• **What you need to do**:
Look below for the line that has "حماس، مما أسفر". Set down the lines from there through the line that has "Masterchef romania sezonu", exactly as written.

====================

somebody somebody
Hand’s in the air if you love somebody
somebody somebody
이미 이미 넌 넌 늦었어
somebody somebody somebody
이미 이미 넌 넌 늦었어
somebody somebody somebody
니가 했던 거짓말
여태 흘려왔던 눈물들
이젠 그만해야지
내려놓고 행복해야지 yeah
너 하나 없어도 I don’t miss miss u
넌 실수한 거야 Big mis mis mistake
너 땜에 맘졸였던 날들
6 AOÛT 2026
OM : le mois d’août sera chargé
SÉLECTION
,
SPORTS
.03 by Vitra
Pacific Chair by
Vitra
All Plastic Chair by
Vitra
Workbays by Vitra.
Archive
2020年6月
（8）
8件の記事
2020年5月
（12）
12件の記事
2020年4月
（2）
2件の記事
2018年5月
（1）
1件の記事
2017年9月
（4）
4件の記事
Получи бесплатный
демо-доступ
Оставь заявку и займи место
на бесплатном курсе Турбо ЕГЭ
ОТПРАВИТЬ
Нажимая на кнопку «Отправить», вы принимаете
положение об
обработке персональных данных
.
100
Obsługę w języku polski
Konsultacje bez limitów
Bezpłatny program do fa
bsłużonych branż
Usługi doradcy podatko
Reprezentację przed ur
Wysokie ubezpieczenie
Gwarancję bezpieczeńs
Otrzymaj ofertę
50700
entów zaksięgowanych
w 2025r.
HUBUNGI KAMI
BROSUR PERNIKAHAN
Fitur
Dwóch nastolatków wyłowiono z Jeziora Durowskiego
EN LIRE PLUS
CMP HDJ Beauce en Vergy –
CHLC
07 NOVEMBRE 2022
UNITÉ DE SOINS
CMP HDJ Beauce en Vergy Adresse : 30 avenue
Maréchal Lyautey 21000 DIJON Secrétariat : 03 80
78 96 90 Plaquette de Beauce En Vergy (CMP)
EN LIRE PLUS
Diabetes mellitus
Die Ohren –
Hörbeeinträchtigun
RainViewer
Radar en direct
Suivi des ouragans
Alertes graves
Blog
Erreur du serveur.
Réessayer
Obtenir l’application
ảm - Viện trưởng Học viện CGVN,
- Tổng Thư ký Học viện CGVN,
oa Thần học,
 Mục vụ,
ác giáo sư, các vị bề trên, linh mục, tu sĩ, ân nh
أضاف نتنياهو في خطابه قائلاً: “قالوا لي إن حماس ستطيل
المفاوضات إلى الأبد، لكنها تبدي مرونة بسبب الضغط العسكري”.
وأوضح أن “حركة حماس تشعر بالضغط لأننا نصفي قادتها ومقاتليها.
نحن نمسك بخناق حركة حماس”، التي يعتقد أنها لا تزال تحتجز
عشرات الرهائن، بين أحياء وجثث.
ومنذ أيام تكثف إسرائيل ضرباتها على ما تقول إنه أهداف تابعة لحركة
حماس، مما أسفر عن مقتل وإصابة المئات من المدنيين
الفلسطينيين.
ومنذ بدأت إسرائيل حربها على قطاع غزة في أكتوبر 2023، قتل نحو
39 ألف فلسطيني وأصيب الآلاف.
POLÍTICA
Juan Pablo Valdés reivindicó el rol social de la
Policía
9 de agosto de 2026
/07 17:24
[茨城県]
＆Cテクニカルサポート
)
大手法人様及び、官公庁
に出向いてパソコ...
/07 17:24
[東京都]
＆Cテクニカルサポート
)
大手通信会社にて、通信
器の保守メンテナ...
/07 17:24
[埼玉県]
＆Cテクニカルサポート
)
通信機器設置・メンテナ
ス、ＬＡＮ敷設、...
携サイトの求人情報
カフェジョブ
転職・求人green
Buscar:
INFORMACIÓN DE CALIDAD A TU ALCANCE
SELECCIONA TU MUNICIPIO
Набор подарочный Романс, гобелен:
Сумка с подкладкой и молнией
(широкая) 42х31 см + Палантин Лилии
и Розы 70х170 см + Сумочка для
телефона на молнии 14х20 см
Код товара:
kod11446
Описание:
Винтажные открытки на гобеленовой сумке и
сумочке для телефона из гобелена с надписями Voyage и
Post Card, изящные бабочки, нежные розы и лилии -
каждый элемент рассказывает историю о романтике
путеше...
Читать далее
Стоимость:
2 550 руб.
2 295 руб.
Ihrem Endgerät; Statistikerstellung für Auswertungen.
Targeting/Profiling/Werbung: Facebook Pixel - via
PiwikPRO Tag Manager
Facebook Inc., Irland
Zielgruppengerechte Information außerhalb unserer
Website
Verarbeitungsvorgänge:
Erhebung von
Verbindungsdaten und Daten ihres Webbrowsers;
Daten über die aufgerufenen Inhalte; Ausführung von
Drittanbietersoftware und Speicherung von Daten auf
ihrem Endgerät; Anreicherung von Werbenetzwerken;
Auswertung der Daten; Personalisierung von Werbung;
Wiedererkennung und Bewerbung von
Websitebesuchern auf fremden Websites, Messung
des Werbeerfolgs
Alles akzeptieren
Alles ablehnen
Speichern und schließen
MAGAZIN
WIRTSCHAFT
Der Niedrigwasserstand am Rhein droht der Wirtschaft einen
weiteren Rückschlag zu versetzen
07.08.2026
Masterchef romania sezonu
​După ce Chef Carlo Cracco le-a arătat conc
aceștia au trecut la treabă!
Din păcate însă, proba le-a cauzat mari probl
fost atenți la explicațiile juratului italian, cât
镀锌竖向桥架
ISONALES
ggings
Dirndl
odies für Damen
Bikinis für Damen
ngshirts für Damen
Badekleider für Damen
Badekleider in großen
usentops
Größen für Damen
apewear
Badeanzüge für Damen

====================

• **Solution to this problem**:
حماس، مما أسفر عن مقتل وإصابة المئات من المدنيين
الفلسطينيين.
ومنذ بدأت إسرائيل حربها على قطاع غزة في أكتوبر 2023، قتل نحو
39 ألف فلسطيني وأصيب الآلاف.
POLÍTICA
Juan Pablo Valdés reivindicó el rol social de la
Policía
9 de agosto de 2026
/07 17:24
[茨城県]
＆Cテクニカルサポート
)
大手法人様及び、官公庁
に出向いてパソコ...
/07 17:24
[東京都]
＆Cテクニカルサポート
)
大手通信会社にて、通信
器の保守メンテナ...
/07 17:24
[埼玉県]
＆Cテクニカルサポート
)
通信機器設置・メンテナ
ス、ＬＡＮ敷設、...
携サイトの求人情報
カフェジョブ
転職・求人green
Buscar:
INFORMACIÓN DE CALIDAD A TU ALCANCE
SELECCIONA TU MUNICIPIO
Набор подарочный Романс, гобелен:
Сумка с подкладкой и молнией
(широкая) 42х31 см + Палантин Лилии
и Розы 70х170 см + Сумочка для
телефона на молнии 14х20 см
Код товара:
kod11446
Описание:
Винтажные открытки на гобеленовой сумке и
сумочке для телефона из гобелена с надписями Voyage и
Post Card, изящные бабочки, нежные розы и лилии -
каждый элемент рассказывает историю о романтике
путеше...
Читать далее
Стоимость:
2 550 руб.
2 295 руб.
Ihrem Endgerät; Statistikerstellung für Auswertungen.
Targeting/Profiling/Werbung: Facebook Pixel - via
PiwikPRO Tag Manager
Facebook Inc., Irland
Zielgruppengerechte Information außerhalb unserer
Website
Verarbeitungsvorgänge:
Erhebung von
Verbindungsdaten und Daten ihres Webbrowsers;
Daten über die aufgerufenen Inhalte; Ausführung von
Drittanbietersoftware und Speicherung von Daten auf
ihrem Endgerät; Anreicherung von Werbenetzwerken;
Auswertung der Daten; Personalisierung von Werbung;
Wiedererkennung und Bewerbung von
Websitebesuchern auf fremden Websites, Messung
des Werbeerfolgs
Alles akzeptieren
Alles ablehnen
Speichern und schließen
MAGAZIN
WIRTSCHAFT
Der Niedrigwasserstand am Rhein droht der Wirtschaft einen
weiteren Rückschlag zu versetzen
07.08.2026
Masterchef romania sezonu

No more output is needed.